┌─ DATA SHOWN
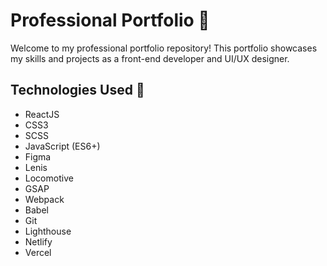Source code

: # Professional Portfolio 💼

Welcome to my professional portfolio repository! This portfolio showcases my skills and projects as a front-end developer and UI/UX designer.

## Technologies Used 🚀

- ReactJS
- CSS3
- SCSS
- JavaScript (ES6+)
- Figma
- Lenis
- Locomotive
- GSAP
- Webpack
- Babel
- Git
- Lighthouse
- Netlify
- Vercel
└─
→ WHAT THE TASK REQUIRES
Rewrite the lines of the records above as a JSON list of strings, with one string per line and blank lines omitted, and leave the pictures out of the answer.

→ ANSWER TO THE EXERCISE
[
  "Source code",
  ": # Professional Portfolio 💼",
  "Welcome to my professional portfolio repository! This portfolio showcases my skills and projects as a front-end developer and UI/UX designer.",
  "## Technologies Used 🚀",
  "- ReactJS",
  "- CSS3",
  "- SCSS",
  "- JavaScript (ES6+)",
  "- Figma",
  "- Lenis",
  "- Locomotive",
  "- GSAP",
  "- Webpack",
  "- Babel",
  "- Git",
  "- Lighthouse",
  "- Netlify",
  "- Vercel"
]